If you only have one braincell and it's unavailable you won't actually have a shortage of braincells you'll just definitely have a shortage of capacity to do any kind of rational thinking.

Another thought ..

Has any of your leader type lookalikes even considered the notion that maybe if you do planned maintenance in small little steps you won't be forced to do it in one large gulp when the SHTF?
 
It's what I've been saying all the time. We have more than enough generation capacity, but Eskom has very poor availability.
Typically from what I've found, older coal plants should have an availability of approximately 88% while Eskom is only managing 72%. This means that while a coal power station should be down for maintenance and unplanned outages for 1.5 months a year, Eskom's are down for 3.5 months a year...

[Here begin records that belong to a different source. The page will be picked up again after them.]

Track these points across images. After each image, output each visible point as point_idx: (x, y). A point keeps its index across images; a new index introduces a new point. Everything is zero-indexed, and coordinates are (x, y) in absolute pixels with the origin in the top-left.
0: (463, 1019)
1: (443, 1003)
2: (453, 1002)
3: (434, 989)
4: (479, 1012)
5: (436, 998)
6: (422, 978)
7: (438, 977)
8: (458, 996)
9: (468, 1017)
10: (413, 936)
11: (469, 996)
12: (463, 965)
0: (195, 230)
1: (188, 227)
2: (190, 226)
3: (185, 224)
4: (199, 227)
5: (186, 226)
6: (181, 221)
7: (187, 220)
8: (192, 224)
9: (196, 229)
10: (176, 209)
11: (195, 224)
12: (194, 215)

In 2008 / 2009 when electricity demand peaked, Eskom had a reserve margin of 15%. This is widely considered the optimal level to make sure that there is enough capacity available for maintenance and unplanned outages - predicted outages of 1 day in 10 years. Since then, power usage has reduced and more has been added to the grid and reserve margin for last year (for SA as a whole) was reported at 32%...

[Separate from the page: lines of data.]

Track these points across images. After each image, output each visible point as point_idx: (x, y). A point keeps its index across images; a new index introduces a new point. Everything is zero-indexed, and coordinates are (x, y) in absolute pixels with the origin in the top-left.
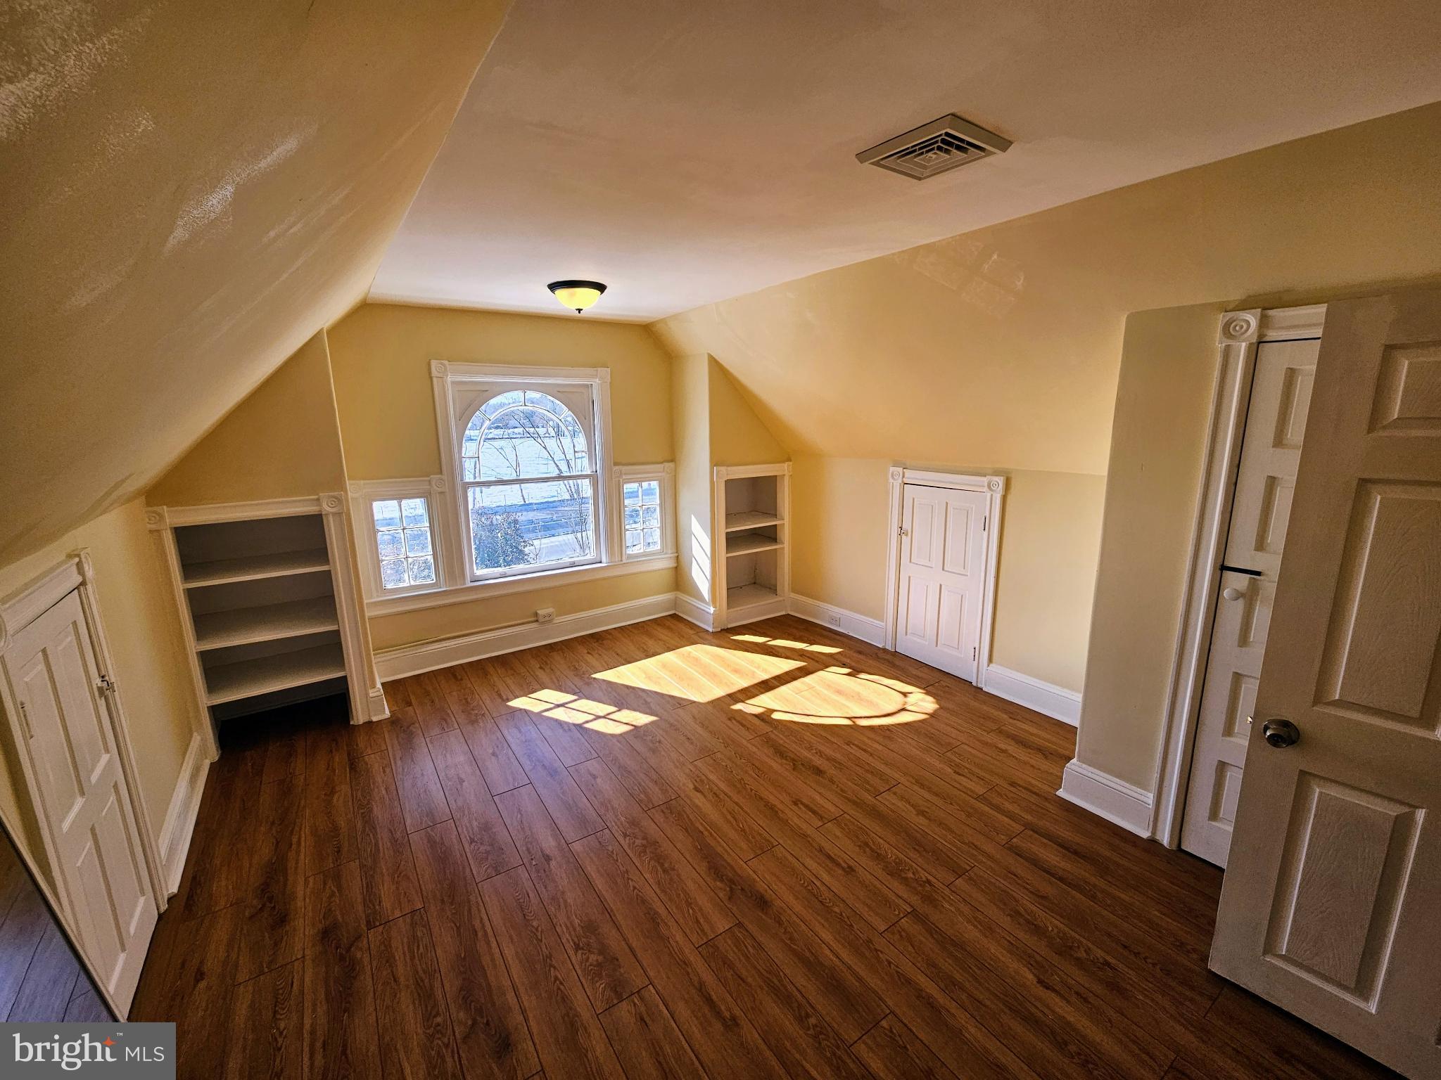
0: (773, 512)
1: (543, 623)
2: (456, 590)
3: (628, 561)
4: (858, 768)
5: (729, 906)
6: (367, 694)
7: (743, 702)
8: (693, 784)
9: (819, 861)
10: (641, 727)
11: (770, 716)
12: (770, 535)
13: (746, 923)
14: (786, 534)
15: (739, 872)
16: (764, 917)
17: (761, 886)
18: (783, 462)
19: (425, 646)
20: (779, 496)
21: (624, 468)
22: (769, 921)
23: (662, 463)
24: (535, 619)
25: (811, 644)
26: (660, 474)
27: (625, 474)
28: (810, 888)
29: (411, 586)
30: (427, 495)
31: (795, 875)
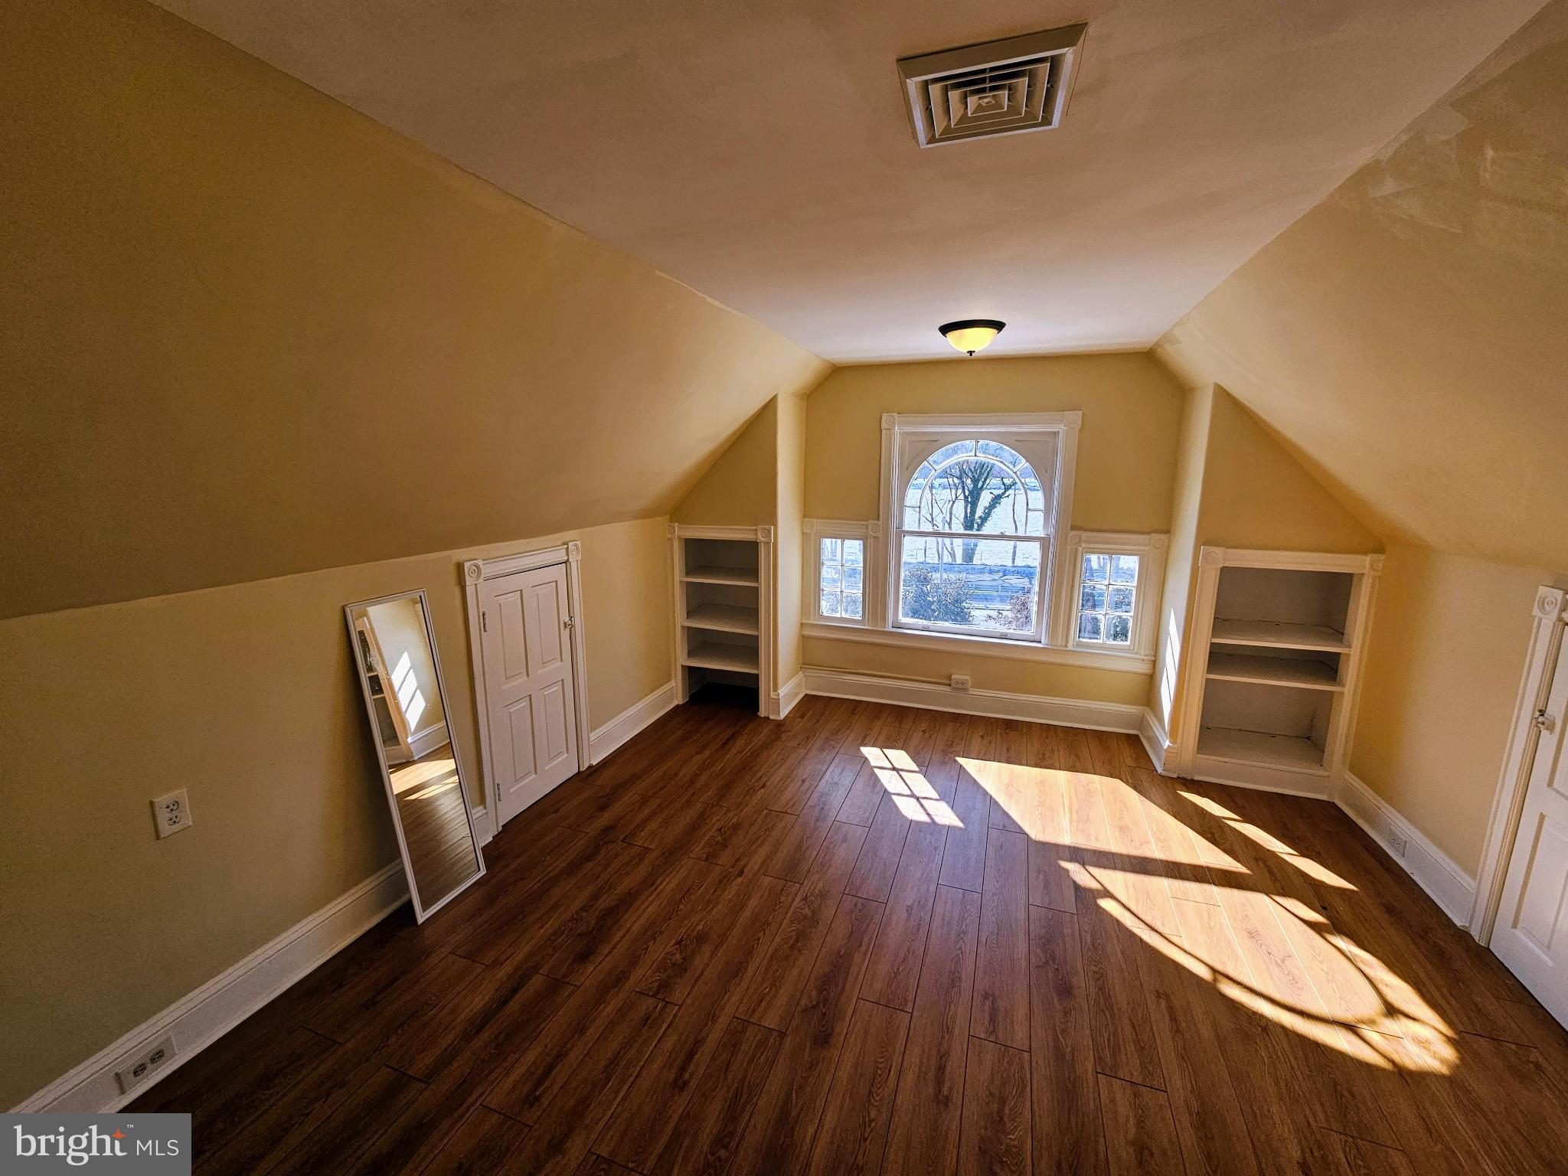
0: (1338, 633)
1: (956, 689)
2: (876, 631)
3: (1075, 649)
4: (1128, 1029)
5: (796, 1014)
6: (769, 695)
7: (1083, 865)
8: (914, 902)
9: (925, 1060)
10: (938, 825)
11: (1095, 899)
12: (1327, 667)
13: (788, 1040)
14: (1352, 672)
15: (843, 1000)
16: (807, 1050)
17: (841, 1028)
18: (1365, 553)
19: (845, 674)
20: (1351, 606)
21: (1084, 535)
22: (806, 1056)
23: (1149, 533)
24: (947, 682)
25: (1303, 855)
26: (1142, 548)
27: (1085, 542)
28: (879, 1072)
29: (842, 618)
30: (864, 539)
31: (884, 1050)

Adding Medupi and Kusile will raise our reserve margin to close to 50%. The problem with reserve margin is this is additional generating capacity and capital costs that are being paid for, but not being used so they just add to the cost of electricity so we keep paying more for power stations that aren't used.
 
Ah, so its not that you can't supply enough electricity to meet the demand, its that you're unable to supply enough electricity to meet the demand. Thanks for clearing that up... crisis is over.
 
It's what I've been saying all the time. We have more than enough generation capacity, but Eskom has very poor availability.
Typically from what I've found, older coal plants should have an availability of approximately 88% while Eskom is only managing 72%. This means that while a coal power station should be down for maintenance and unplanned outages for 1.5 months a year, Eskom's are down for 3.5 months a year...

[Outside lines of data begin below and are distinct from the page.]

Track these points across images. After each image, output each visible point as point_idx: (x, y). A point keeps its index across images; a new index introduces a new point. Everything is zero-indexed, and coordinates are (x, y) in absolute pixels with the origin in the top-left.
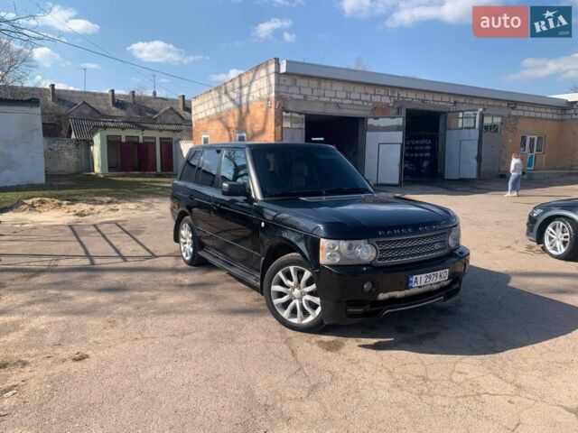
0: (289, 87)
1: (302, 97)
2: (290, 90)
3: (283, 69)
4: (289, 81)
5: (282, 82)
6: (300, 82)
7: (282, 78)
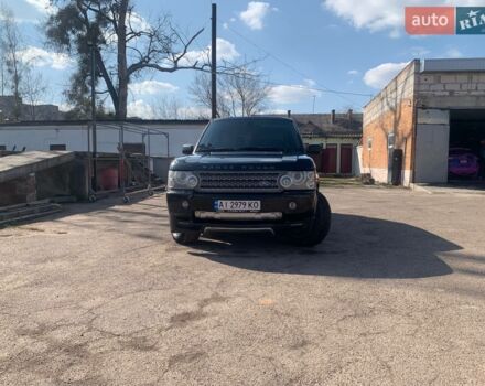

In 2008 / 2009 when electricity demand peaked, Eskom had a reserve margin of 15%. This is widely considered the optimal level to make sure that there is enough capacity available for maintenance and unplanned outages - predicted outages of 1 day in 10 years. Since then, power usage has reduced and more has been added to the grid and reserve margin for last year (for SA as a whole) was reported at 32%...
Adding Medupi and Kusile will raise our reserve margin to close to 50%. The problem with reserve margin is this is additional generating capacity and capital costs that are being paid for, but not being used so they just add to the cost of electricity so we keep paying more for power stations that aren't used.

The only sensible comment so far. The other's just started shooting from the hip because they read "government official" somewhere in the test.
Two questions:
1. What is the actual demand our network is/should be designed for?
2. Is the peak demand an annual average daily demand, a annual average peak daily demand (presumably not, because of pumped storage), or what?
 
There must be sufficient peaking capacity in SA (gas-turbine and pumped storage), otherwise we would have load-shedding every day between 4pm and 10pm!

In general peaking capacity (including hydropower) is the most reliable (but most expensive) type of generation. The fact that SA has shortfalls on some days only, indicates that the underlying causes are failures in base-load capacity, which is least reliable (but most economical) type of generation.